6. Interogasi

22 5 1
                                    

Di dalam ruangan yang sunyi senyap, Arthur duduk di sebuah sofa yang sudah disiapkan khusus untuk tamu. Sebenarnya dia paling enggan menunggu dan juga tidak suka duduk di ruangan yang menurut Arthur ruangan itu terkutuk, karena merupakan ruang kerja Aland selaku direktur akademi tersebut. Mengapa disebut terkutuk oleh Arthur? Karena setiap kali dia masuk ke ruangan itu rasanya Arthur ingin mengamuk dan selalu saja ada perseteruan dengan kakaknya.

Dan benar saja, menunggu dalam waktu cukup lama hampir 30 menit, dengan santainya Aland melangkah masuk ke ruangannya sembari tersenyum semringah ketika melihat sang adik yang sudah duduk di sofa menunggu kedatangannya.

"Sungguh pemandangan yang langka." Ucap Aland menggema ke penjuru ruangan sembari para pelayan melepas mantelnya dan mengambil topi nya untuk digantung di tempat yang seharusnya.

Kini hanya tertinggal mereka berdua di ruangan tersebut.

Arthur melirik tajam dan sinis ke arah Aland yang sepertinya ingin mengajaknya bercanda di momen yang tidak tepat. Arthur sedang muak dan ingin berbicara serius, tetapi Aland yang baru saja datang itu justru membuat sebuah lelucon sindiran. Arthur benar-benar sensitif, karena dia sudah menunggu terlalu lama dan ketika sang pemilik ruangan datang justru memancing keributan.

"Tenang, rileks, Adik. Ada apa? Apa yang ingin dibicarakan?" Ucap Aland yang langsung mengambil posisi duduk berhadapan dengan Arthur.

"Aku ingin bertemu dua pelaku." Jawab Arthur tanpa basa basi dengan nada yang berat dan juga rahang yang mengerat.

Aland mengernyit, "untuk apa?" Tanya nya.

"Untuk mengorek beberapa informasi."

Aland menerima secangkir teh dari salah seorang pelayannya dan menyesapnya penuh kenikmatan. "Informasi?" Aland lanjut menyesap teh nya dengan santai, "informasi macam apa dan untuk apa?" Lalu, belum sempat dia mendengar respon jawaban dari Arthur, sebuah tangan melayang ke arah cangkir dalam genggamannya yang sedikit lagi mencapai bibirnya.

Tangan itu menampar cangkir tersebut hingga terlempar jauh dan pecah berkeping-keping. Untuk sesaat hal itu membuat Aland termangu kaget melihat tindakan yang baru saja dilakukan oleh Arthur.

Arthur memukul meja di hadapannya yang menjadi satu-satunya benda yang menjadi penghalang antara dirinya dengan kakaknya.

"Aku sudah menunggumu sangat lama dan kau dengan santainya menyesap secangkir teh di hadapanku! Apa kau tidak melihat kita sedang dalam perbincangan yang serius!" Desis Arthur dengan sangat tajam, penuh penekanan, dan kedua tangan yang terkepal erat.

"Apa kau tidak tahu kalau dua pelaku itu sebenarnya bukan siswa resmi di akademi ini?! Direktur macam apa kau ini!" Dada Arthur naik turun dengan napas yang menggebu, rahangnya semakin mengerat menahan gejolak emosi. Jika saja dia tidak sadar kalau di hadapannya ini adalah kakaknya, mungkin dia sudah menghabisinya.

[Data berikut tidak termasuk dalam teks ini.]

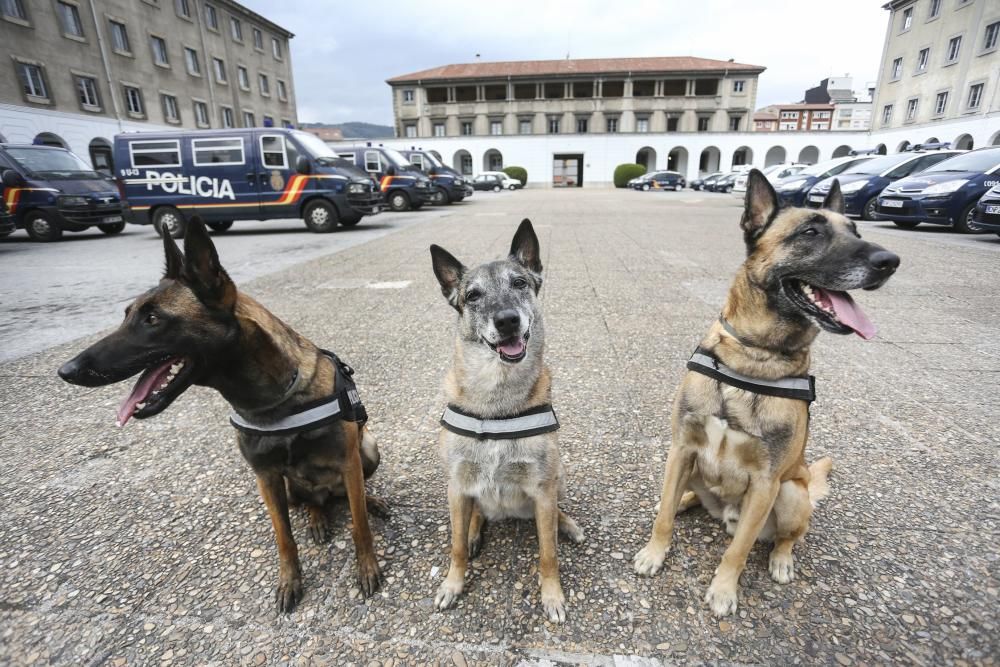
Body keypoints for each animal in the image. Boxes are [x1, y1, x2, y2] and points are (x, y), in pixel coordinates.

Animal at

"Dan kau masih bertanya untuk apa aku mencari informasi itu? Sudah jelas ini adalah ilegal! Dua orang vampir asing menyusup ke dalam akademi mu, Aland! Jadi sekarang jangan halangi aku dan beri aku akses untuk bertemu mereka dan menyelesaikan ini!" Kedua mata Arthur melebar menatap tajam ke arah Aland.

Aland pun terkejut, karena Arthur bersikap sangat marah dan kejam hanya karena kasus seperti ini, seolah ada seseorang yang sangat penting dalam hidupnya telah disakiti.

Aland pun hanya dapat menghela napas dan akhirnya tanpa berkata apapun dia hanya memberi kode tangan pada Arthur untuk ikut dengannya menuju tempat dimana para berandal itu diamankan.

Aland membawa Arthur ke sebuah ruangan yang menyediakan beberapa kursi seperti sebuah ruang tunggu.

"Kau tunggu di sini. Aku akan meminta para pengawal membawa dua berandal itu kemari." Ucap Aland, kemudian memberi kode pada dua pengawal yang menjaga pintu ruangan tersebut.